Faustus shook his head. “No. Eagles, they were. And the prophecy of the Sibyl is that Roma will endure for twelve Great Years of a hundred years each, one for each of Romulus’s eagles, and one century more beyond that. This is the year 1282 since the founding. So we have eighteen years left, says the long-bearded one over there.”
“This is all atrocious foolishness,” said Maximilianus again, his eyes blazing.
“May we speak with this man a moment, even so?” Menandros asked.
The Caesar most plainly did not want to go near him. But his guest’s mild request could hardly be refused. Faustus saw Maximilianus struggling with his anger as they walked toward the soothsayer’s booth, and with some effort putting it aside. “Here is a visitor to our city,” said Maximilianus to the old man in a clenched voice, “who wants to hear what you’ve to say concerning the impending fiery end of Roma. Name your price and tell him your fables.”
But the soothsayer shrank back, trembling in fear. “No, Caesar. I pray you, let me be!”
“You recognize me, do you?”
“Who would not recognize the Emperor’s son? Especially one whose profession it is to pierce all veils.”

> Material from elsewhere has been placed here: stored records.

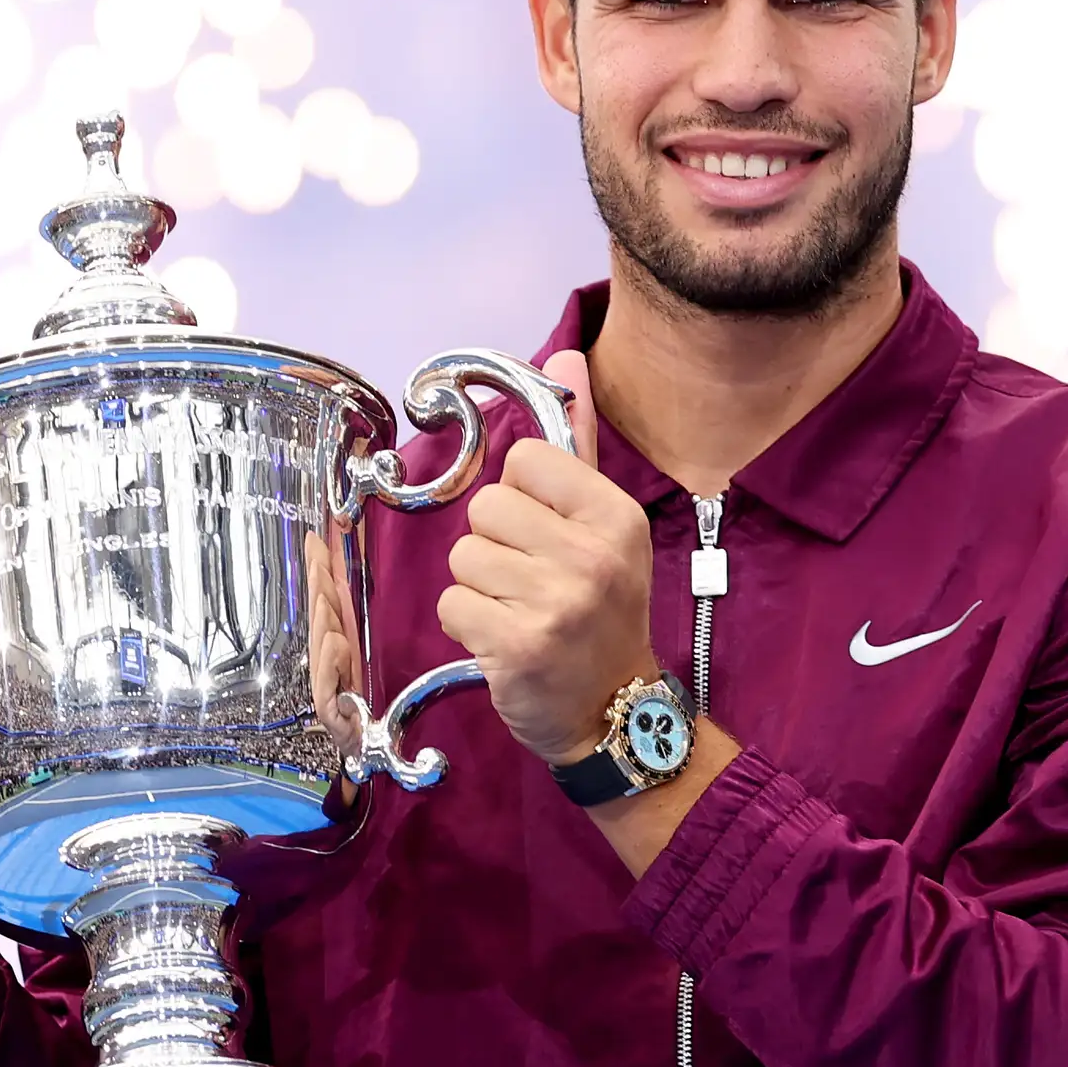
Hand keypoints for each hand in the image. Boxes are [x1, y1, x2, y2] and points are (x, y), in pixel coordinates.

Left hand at [435, 352, 661, 764]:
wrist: (615, 710)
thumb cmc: (603, 611)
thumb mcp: (605, 526)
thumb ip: (578, 444)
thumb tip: (564, 356)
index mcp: (614, 515)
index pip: (524, 459)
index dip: (522, 496)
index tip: (546, 533)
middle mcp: (590, 555)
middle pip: (485, 508)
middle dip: (495, 545)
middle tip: (530, 580)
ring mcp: (555, 603)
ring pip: (464, 557)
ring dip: (480, 587)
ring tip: (519, 611)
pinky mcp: (517, 646)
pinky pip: (452, 604)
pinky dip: (468, 624)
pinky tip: (505, 640)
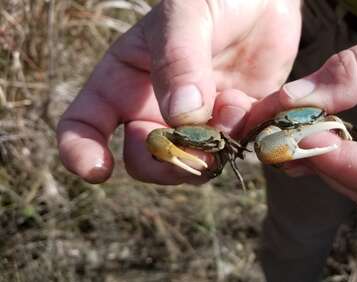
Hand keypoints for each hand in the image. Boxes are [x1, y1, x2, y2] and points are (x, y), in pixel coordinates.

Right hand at [57, 0, 300, 183]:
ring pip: (190, 165)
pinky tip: (251, 106)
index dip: (81, 152)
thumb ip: (179, 61)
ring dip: (208, 155)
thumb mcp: (186, 15)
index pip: (85, 123)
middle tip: (188, 149)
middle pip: (143, 159)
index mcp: (125, 79)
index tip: (98, 170)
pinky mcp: (235, 125)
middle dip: (162, 163)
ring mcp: (197, 121)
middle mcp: (156, 107)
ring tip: (229, 114)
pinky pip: (234, 151)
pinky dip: (243, 139)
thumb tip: (180, 117)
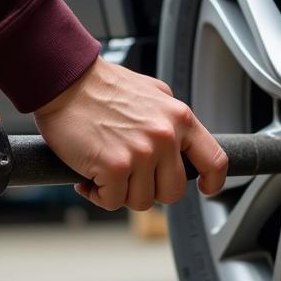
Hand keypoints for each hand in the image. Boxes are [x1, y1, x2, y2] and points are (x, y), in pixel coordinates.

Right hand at [34, 58, 227, 211]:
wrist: (66, 79)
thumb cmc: (102, 86)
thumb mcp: (152, 92)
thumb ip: (170, 118)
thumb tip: (178, 141)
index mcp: (180, 118)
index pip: (214, 160)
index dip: (213, 181)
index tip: (206, 188)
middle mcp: (166, 136)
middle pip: (174, 191)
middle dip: (151, 189)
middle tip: (130, 176)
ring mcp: (142, 153)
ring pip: (142, 201)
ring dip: (122, 192)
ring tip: (106, 171)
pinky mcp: (115, 166)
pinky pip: (112, 201)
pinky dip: (98, 194)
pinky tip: (89, 177)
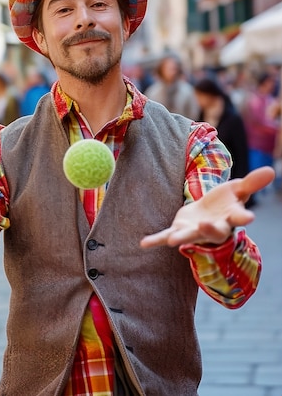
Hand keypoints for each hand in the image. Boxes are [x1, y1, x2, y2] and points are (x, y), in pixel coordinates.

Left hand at [140, 166, 274, 248]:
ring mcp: (195, 231)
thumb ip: (252, 182)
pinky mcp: (179, 230)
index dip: (243, 217)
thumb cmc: (225, 203)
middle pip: (214, 231)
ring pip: (190, 236)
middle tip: (207, 225)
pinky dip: (156, 240)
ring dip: (182, 237)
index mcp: (229, 217)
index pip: (238, 218)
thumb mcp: (237, 190)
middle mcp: (212, 228)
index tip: (249, 216)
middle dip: (210, 229)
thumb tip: (271, 169)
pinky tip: (144, 243)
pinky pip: (166, 236)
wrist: (207, 215)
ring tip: (174, 240)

“You’ve pierced mine, certainly. But why do I frighten you so? I mean you no harm. Come, man, my friend here is a Greek from Justinianus’s court, full of questions for you about the terrible doom that shortly will be heading our way. Speak your piece, will you?” Maximilianus pulled out his purse and drew a shining gold piece from it. “A fine newly minted aureus, is that enough to unseal your lips? Two? Three?”

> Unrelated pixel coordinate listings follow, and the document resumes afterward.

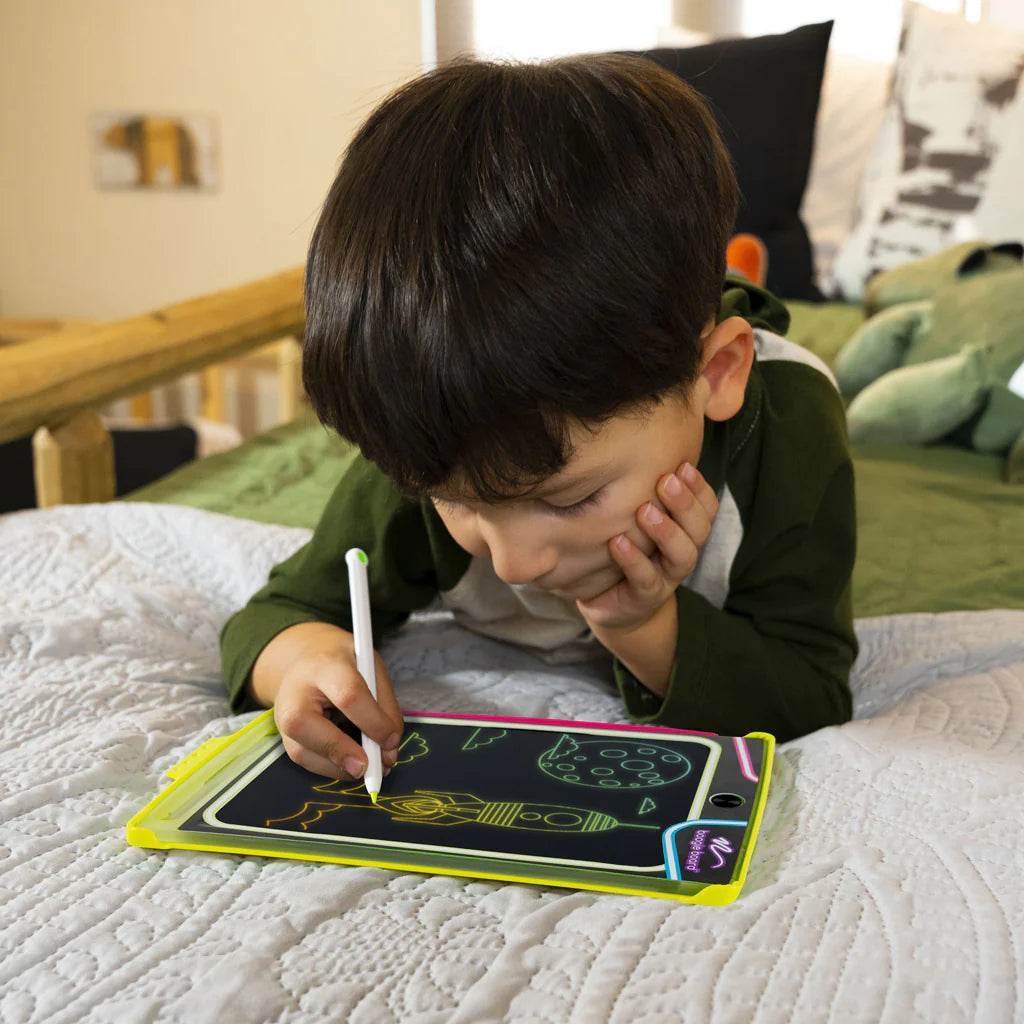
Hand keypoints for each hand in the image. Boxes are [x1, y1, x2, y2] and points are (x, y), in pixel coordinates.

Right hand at [248, 621, 403, 779]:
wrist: (309, 658)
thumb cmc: (347, 664)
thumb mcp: (373, 671)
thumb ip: (385, 709)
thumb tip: (388, 752)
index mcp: (325, 665)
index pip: (348, 695)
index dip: (373, 723)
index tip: (392, 741)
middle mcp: (294, 690)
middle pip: (304, 724)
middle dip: (341, 752)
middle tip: (370, 768)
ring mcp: (281, 715)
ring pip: (302, 752)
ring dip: (339, 768)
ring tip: (368, 766)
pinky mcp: (284, 737)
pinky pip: (306, 761)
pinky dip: (332, 768)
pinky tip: (351, 761)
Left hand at [577, 462, 717, 631]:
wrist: (611, 603)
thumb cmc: (627, 549)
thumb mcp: (637, 515)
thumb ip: (646, 488)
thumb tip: (641, 442)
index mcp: (686, 530)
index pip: (707, 507)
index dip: (699, 488)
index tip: (682, 464)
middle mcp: (681, 552)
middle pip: (699, 528)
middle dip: (685, 503)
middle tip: (665, 480)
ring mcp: (666, 577)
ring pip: (681, 555)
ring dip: (666, 531)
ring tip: (644, 511)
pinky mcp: (644, 597)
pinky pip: (646, 579)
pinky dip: (634, 560)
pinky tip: (618, 542)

It was a fortune. But the man seemed paralyzed with terror. He moved back in his booth, shivering, now, almost on the verge of collapse. The blood had drained from his face and his pale blue eyes were bulging and rigid. It was asking too much of him, Faustus supposed, to be compelled to speak of the approaching destruction of the world to the Emperor’s actual son.
“Enough,” Faustus murmured. “You’ll scare the poor creature to death, Maximilianus.”
But the Caesar was bubbling with fury. “No! Here’s gold for him! Let him speak! Let him speak!”
“Caesar, I will speak to you, if you like,” said a high-pitched, sharp-edged voice from behind them. “And will tell you such things as are sure to please your ears.”
It was another soothsayer, a ratty little squint-faced man in a tattered yellow tunic, who now made so bold as to pluck at the edge of Maximilianus’s toga. He had cast an augury for Maximilianus just now upon seeing the Caesar’s entry into the marketplace, he said, and would not even ask a fee for it. No, not so much as two coppers for the news he had to impart. Not even one.
“Not interested,” Maximilianus said brusquely, and turned away.
But the little diviner would not accept the rebuff. With frantic squirrelly energy he ran around Maximilianus’s side to face him again and said, with the reckless daring of the utterly insignificant confronting the extremely grand, “I threw the bones, Caesar, and they showed me your future. It is a glorious one. You will be one of Roma’s greatest heroes! Men will sing your praises for centuries to come.”